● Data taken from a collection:
__________
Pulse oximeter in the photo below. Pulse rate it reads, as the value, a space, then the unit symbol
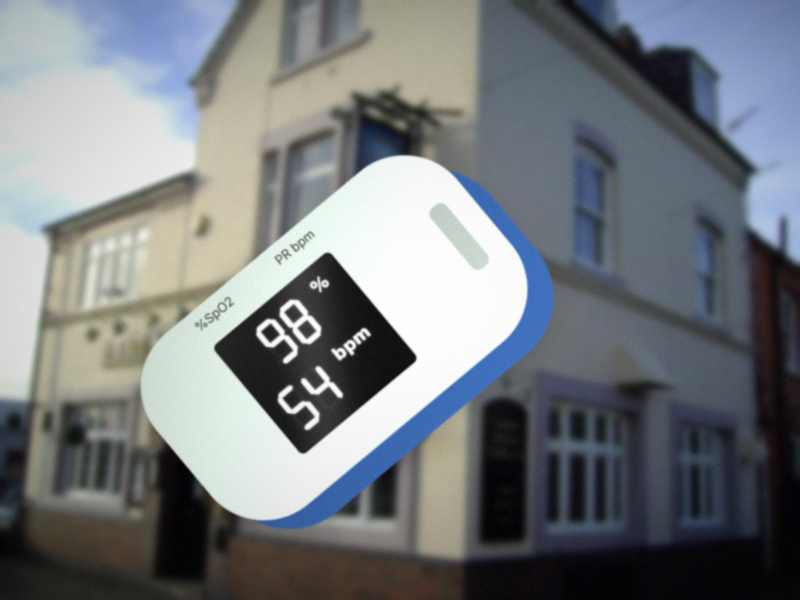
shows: 54 bpm
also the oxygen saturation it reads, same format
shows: 98 %
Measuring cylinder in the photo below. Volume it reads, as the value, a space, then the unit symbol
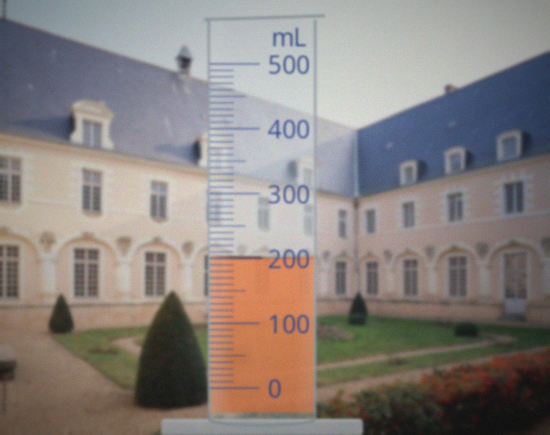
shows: 200 mL
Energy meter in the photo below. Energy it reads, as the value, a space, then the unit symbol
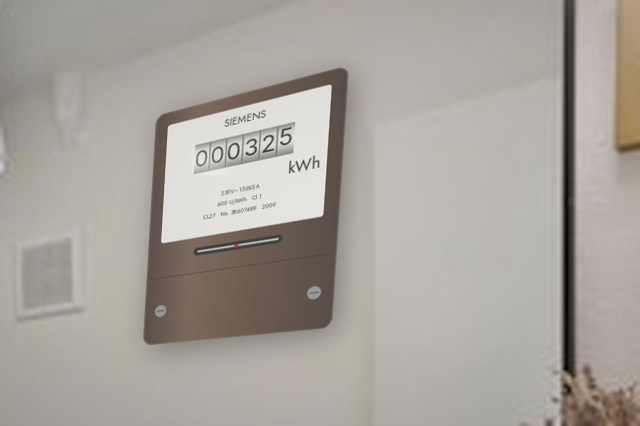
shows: 325 kWh
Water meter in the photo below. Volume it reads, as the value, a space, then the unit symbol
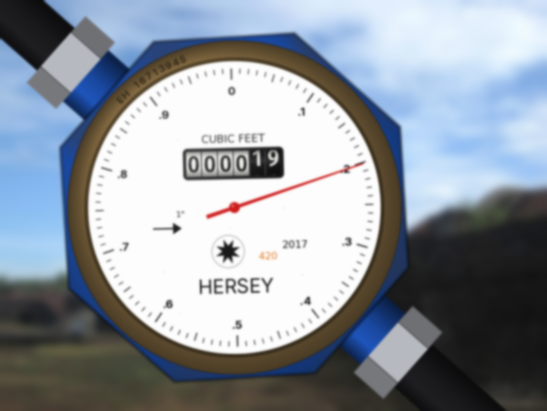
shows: 19.20 ft³
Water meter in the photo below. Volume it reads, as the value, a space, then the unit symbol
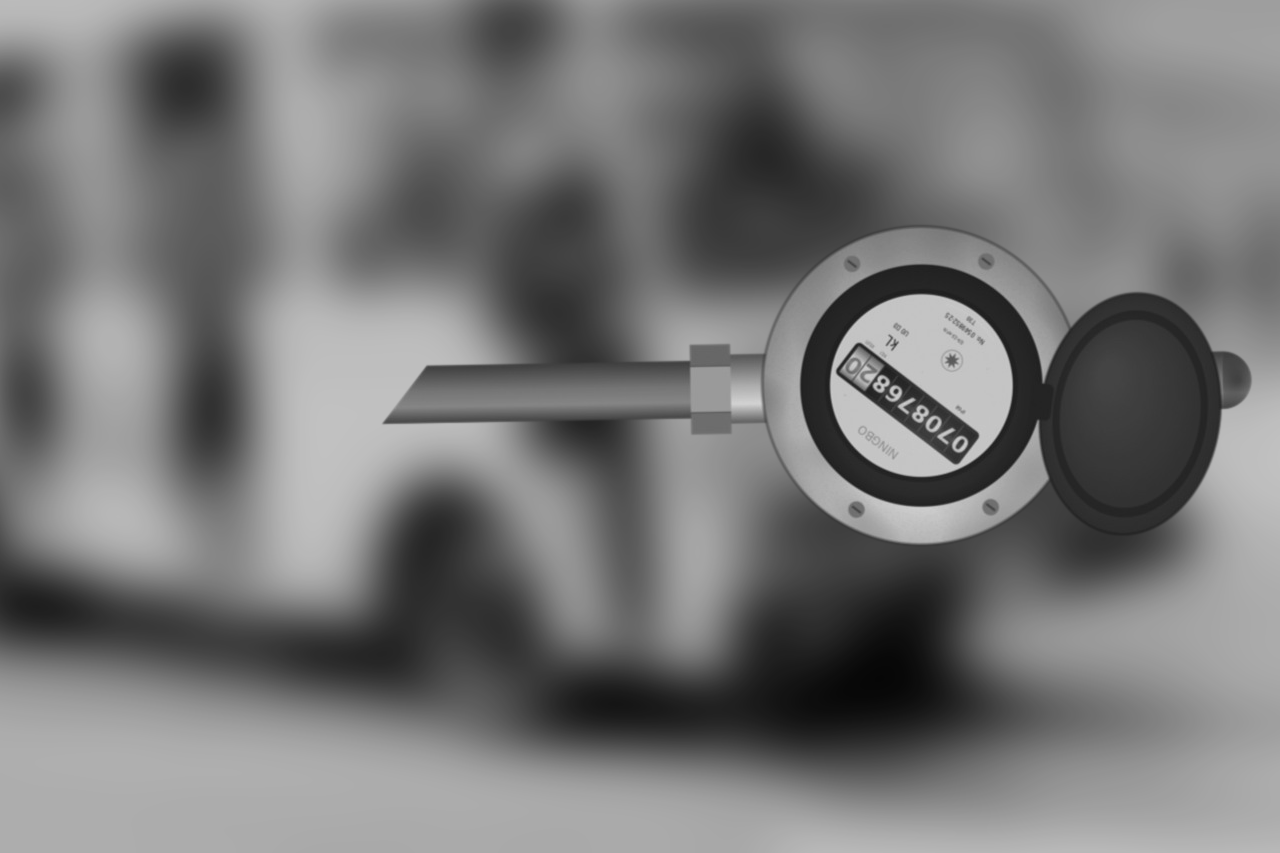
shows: 708768.20 kL
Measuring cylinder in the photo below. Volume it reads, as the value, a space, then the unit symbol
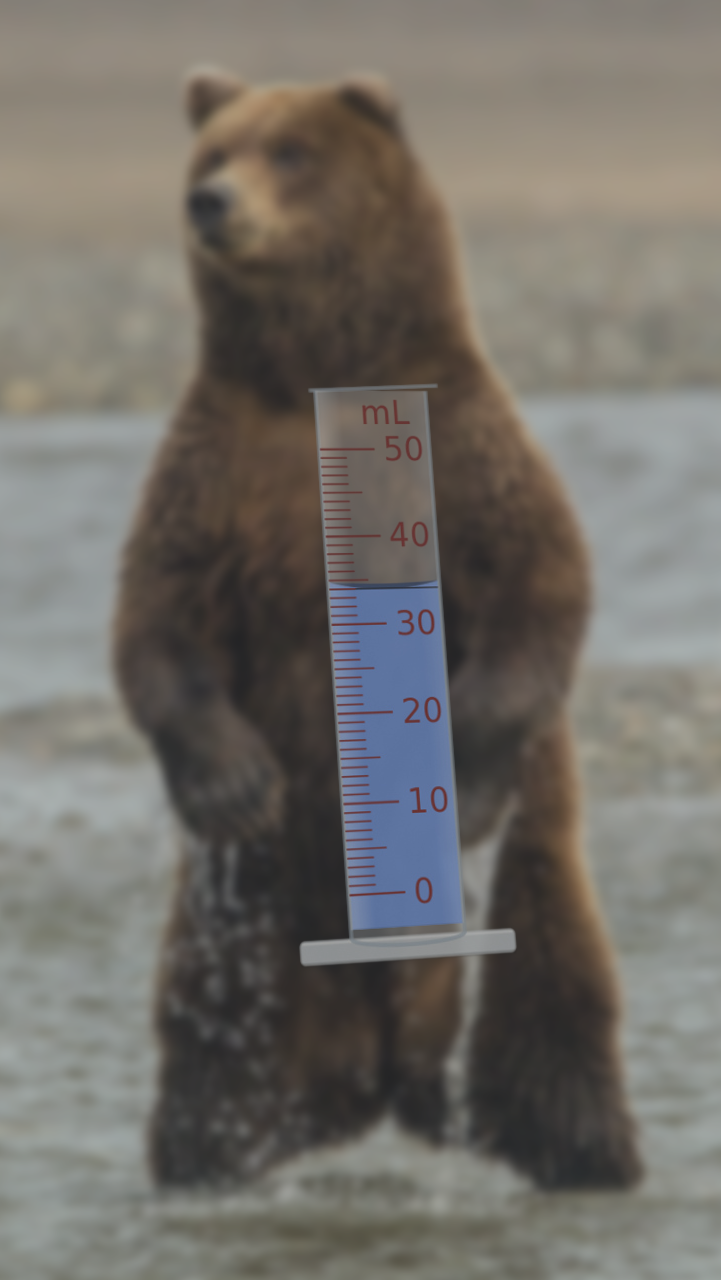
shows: 34 mL
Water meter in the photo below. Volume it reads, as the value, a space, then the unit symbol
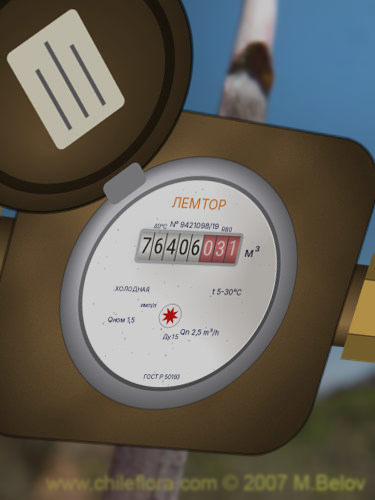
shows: 76406.031 m³
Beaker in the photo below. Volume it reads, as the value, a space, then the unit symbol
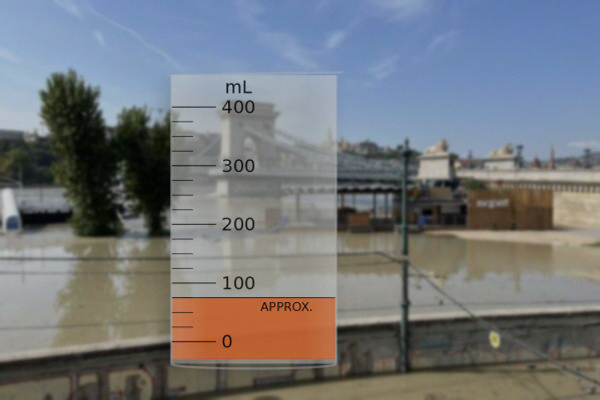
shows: 75 mL
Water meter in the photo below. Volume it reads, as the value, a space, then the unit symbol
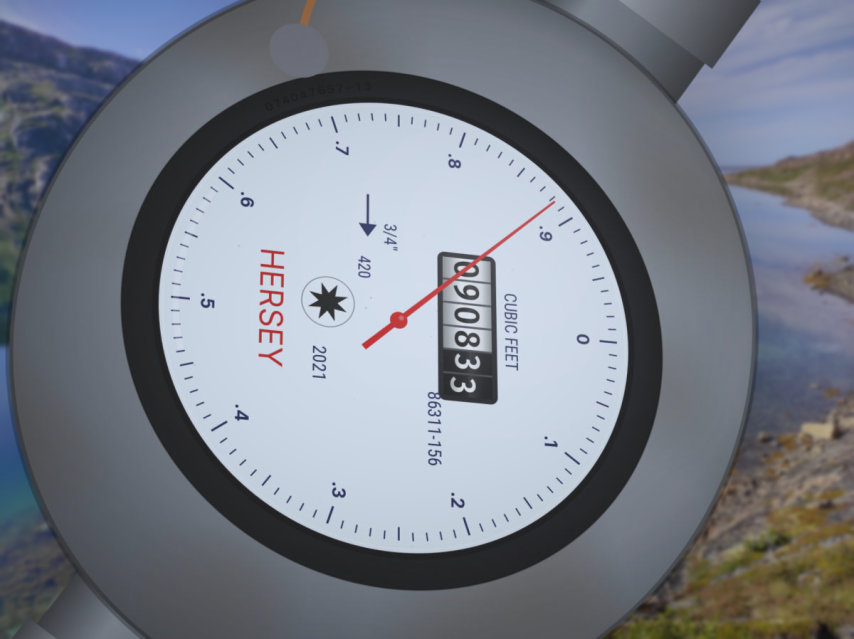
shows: 90832.88 ft³
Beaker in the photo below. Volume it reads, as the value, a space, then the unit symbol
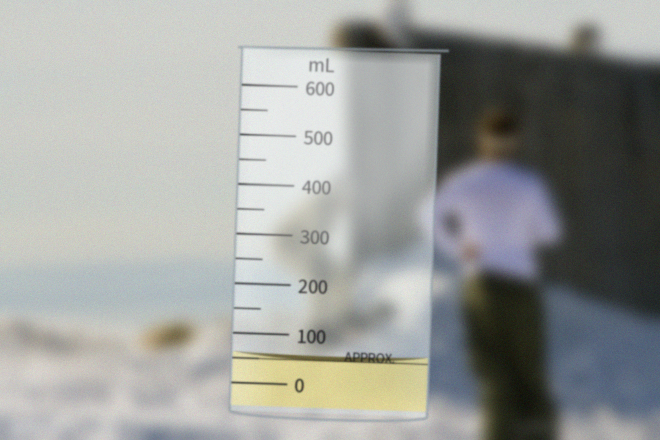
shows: 50 mL
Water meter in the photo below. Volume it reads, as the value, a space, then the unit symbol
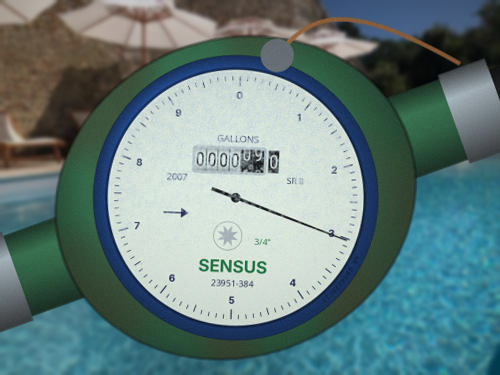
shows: 93.0 gal
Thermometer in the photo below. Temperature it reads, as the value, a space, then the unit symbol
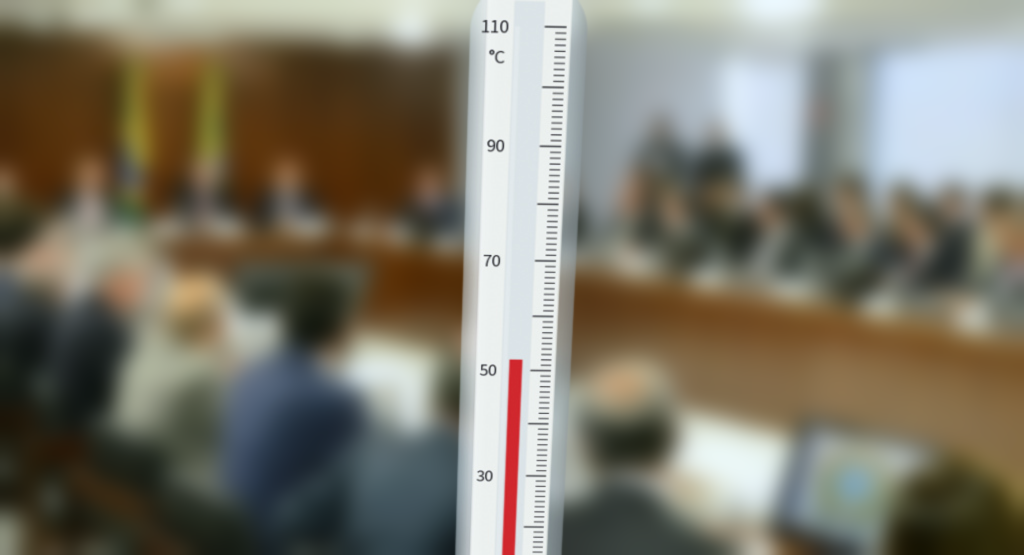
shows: 52 °C
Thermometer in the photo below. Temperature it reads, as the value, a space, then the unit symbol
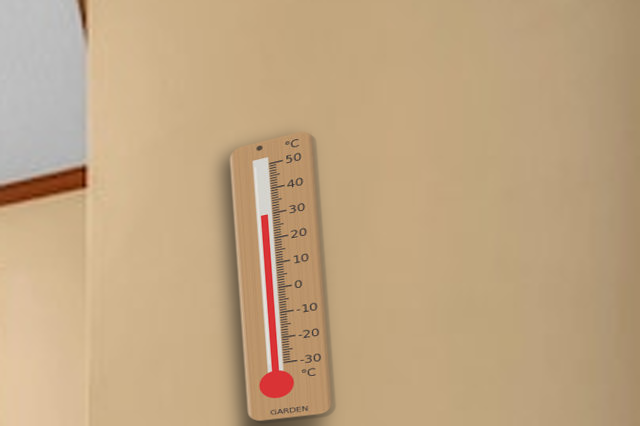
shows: 30 °C
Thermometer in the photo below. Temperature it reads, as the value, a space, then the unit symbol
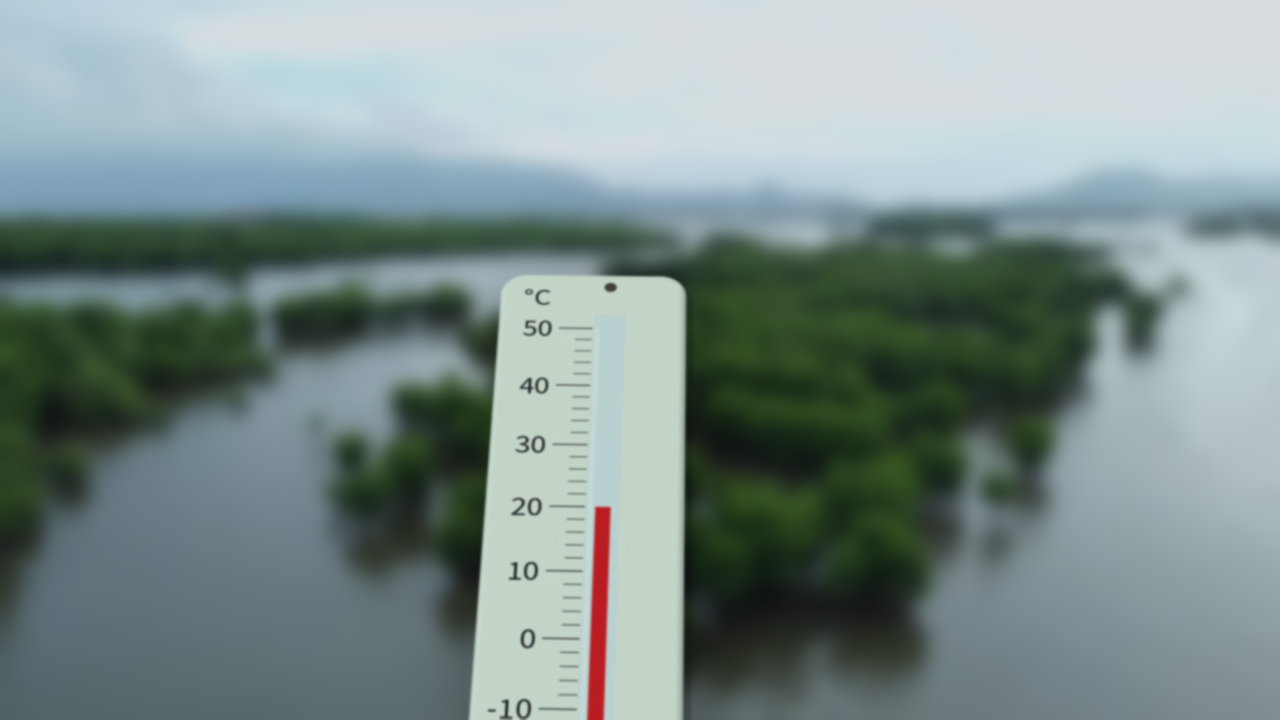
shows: 20 °C
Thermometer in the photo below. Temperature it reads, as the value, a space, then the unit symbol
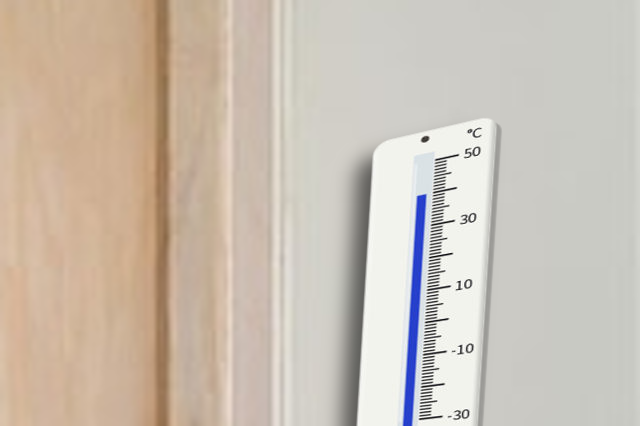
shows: 40 °C
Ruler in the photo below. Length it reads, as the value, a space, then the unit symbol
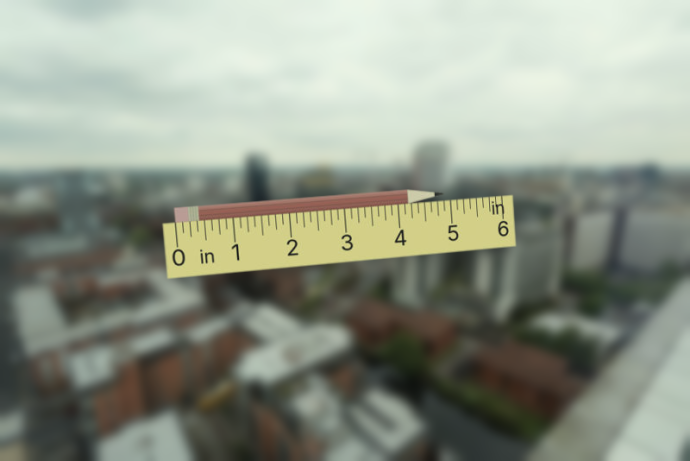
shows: 4.875 in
__________
● WORK ORDER:
Rewrite the lines above with "Water meter" replaced by "Flow meter" everywhere, changing nothing else. Omit the pictures from your answer.

● YOUR RESPONSE:
Pulse oximeter in the photo below. Pulse rate it reads, as the value, a space, then the unit symbol
shows: 54 bpm
also the oxygen saturation it reads, same format
shows: 98 %
Measuring cylinder in the photo below. Volume it reads, as the value, a space, then the unit symbol
shows: 200 mL
Energy meter in the photo below. Energy it reads, as the value, a space, then the unit symbol
shows: 325 kWh
Flow meter in the photo below. Volume it reads, as the value, a space, then the unit symbol
shows: 19.20 ft³
Flow meter in the photo below. Volume it reads, as the value, a space, then the unit symbol
shows: 708768.20 kL
Measuring cylinder in the photo below. Volume it reads, as the value, a space, then the unit symbol
shows: 34 mL
Flow meter in the photo below. Volume it reads, as the value, a space, then the unit symbol
shows: 76406.031 m³
Beaker in the photo below. Volume it reads, as the value, a space, then the unit symbol
shows: 75 mL
Flow meter in the photo below. Volume it reads, as the value, a space, then the unit symbol
shows: 90832.88 ft³
Beaker in the photo below. Volume it reads, as the value, a space, then the unit symbol
shows: 50 mL
Flow meter in the photo below. Volume it reads, as the value, a space, then the unit symbol
shows: 93.0 gal
Thermometer in the photo below. Temperature it reads, as the value, a space, then the unit symbol
shows: 52 °C
Thermometer in the photo below. Temperature it reads, as the value, a space, then the unit symbol
shows: 30 °C
Thermometer in the photo below. Temperature it reads, as the value, a space, then the unit symbol
shows: 20 °C
Thermometer in the photo below. Temperature it reads, as the value, a space, then the unit symbol
shows: 40 °C
Ruler in the photo below. Length it reads, as the value, a space, then the unit symbol
shows: 4.875 in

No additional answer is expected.